M.C. Ghose, J.
1. This rule was issued calling upon the opposite party to show cause why the order of the learned Munsif, third Court at Patya, complained of in the petition, should not be set aside or why such other or further order should not be passed as to this Court may seem fit and proper. The matter relates to an application made Under Section 26-F, Ben. Ten. Act, for pre-emption of the lands of the schedule of the application. It appears that one Kamini Kumar Choudhury sold certain lands to the preseno petitioner by a Kobala dated 10th October 1932. The applicant, who is one to the landlords, applied within the period of two months after receiving the notice for pre-emption Under Section 26-F, Ben. Ten.
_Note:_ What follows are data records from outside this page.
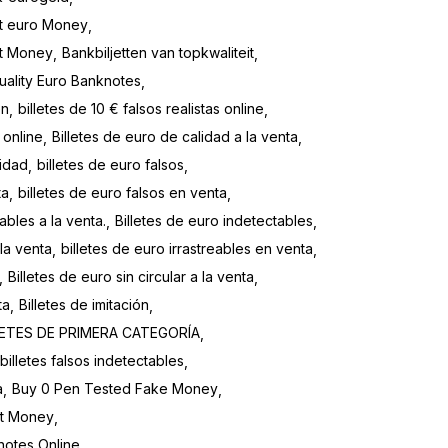
t euro Money
it Money
Bankbiljetten van topkwaliteit
uality Euro Banknotes
en
billetes de 10 € falsos realistas online
 online
Billetes de euro de calidad a la venta
lidad
billetes de euro falsos
ta
billetes de euro falsos en venta
ables a la venta.
Billetes de euro indetectables
 la venta
billetes de euro irrastreables en venta
Billetes de euro sin circular a la venta
ta
Billetes de imitación
LETES DE PRIMERA CATEGORÍA
billetes falsos indetectables
a
Buy 0 Pen Tested Fake Money
it Money
notes Online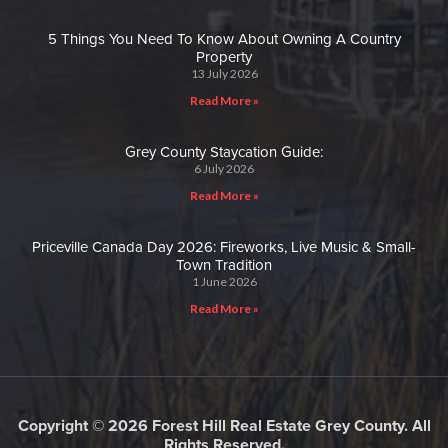
5 Things You Need To Know About Owning A Country
Property
13 July 2026
Read More »
Grey County Staycation Guide:
6 July 2026
Read More »
Priceville Canada Day 2026: Fireworks, Live Music & Small-
Town Tradition
1 June 2026
Read More »
Copyright © 2026 Forest Hill Real Estate Grey County. All
Rights Reserved.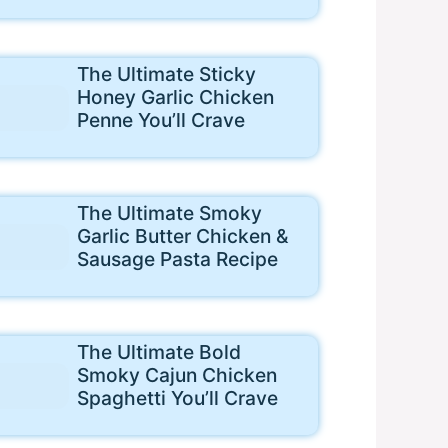
The Ultimate Sticky
Honey Garlic Chicken
Penne You’ll Crave
The Ultimate Smoky
Garlic Butter Chicken &
Sausage Pasta Recipe
The Ultimate Bold
Smoky Cajun Chicken
Spaghetti You’ll Crave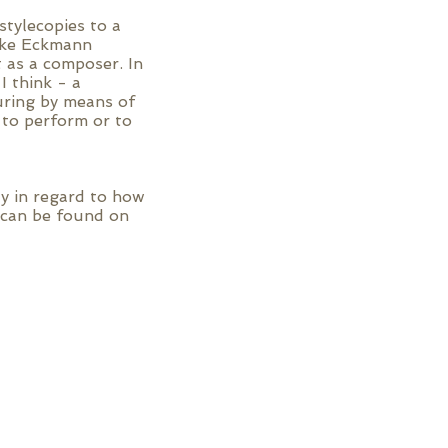
tylecopies to a
fake Eckmann
 as a composer. In
I think - a
uring by means of
 to perform or to
ly in regard to how
d can be found on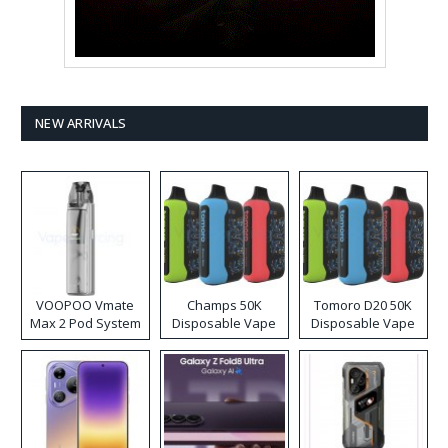
NEW ARRIVALS
VOOPOO Vmate
Champs 50K
Tomoro D20 50K
Max 2 Pod System
Disposable Vape
Disposable Vape
Kit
Act.
2. There upon the purchaser Gobinda Chandra Choudhury mentioned in the notice appeared and stated that he had two co-sharers in the purchase. The applicants made the two other persons parties to the case. The first point taken in appeal is that, inasmuch as the landlord accepted the transfer-fee which was sent to him by post along with notice, he is precluded by that fact from his right of pre-emption. The learned advocate has urged that previous to the enactment of Section-26-E, Ben. Ten. Act, in 1928, the Customary law in the country was that when a raiyat transferred his land to a purchaser, the landlord either accepted a selami from him and recognized him as a tenant or refused a selami and sued to eject him from the land, that the enactment of Section 26-F has not altered the principle of the previous law, namely, that the landlord must, as soon as he gets the notice, make his election whether he would accept the transfer-fee or refuse the same and apply for pre-emption. The argument however is not borne out by the wording of Section 26-F. That section plainly enacts that the landlord may apply for pre-emption within the space of two months of the service of notice. It does not say that the acceptance of the transfer-fee will destroy his right of preemption. Not only does the section not say anything of that kind, but upon the reading of Clause (3) of that section it appears that the landlord may accept the transfer-fee and afterwards apply for pre-emption provided that he does so within the period of two months of the date of the notice, and if he does accept the transfer-fee he will, when his application is granted, return the transfer-fee together with interest at the rate of 1212 per cent per annum. There is no other penalty upon him for acceptance of the transfer fee.
3. The next point taken is that two of the purchasers were made parties more than two months after the notice. But that is because the notice, which the purchasers were bound by law to supply to the landlord, was a defective notice. They chose to name one person as the purchaser and not three persons. Their own omission to name all the purchasers cannot be set up as a ground for defeating the landlord's claim. He made his application within two months of the receipt of the notice and impleaded the purchaser whose name was on the notice. The last ground taken is that the vendor Kamini Kumar Choudhury should have been made a party to this application. The reply is that the section does not contemplate that the vendor should be made a party. In the result this application is rejected with costs ; hearing fee assessed at one gold mohur.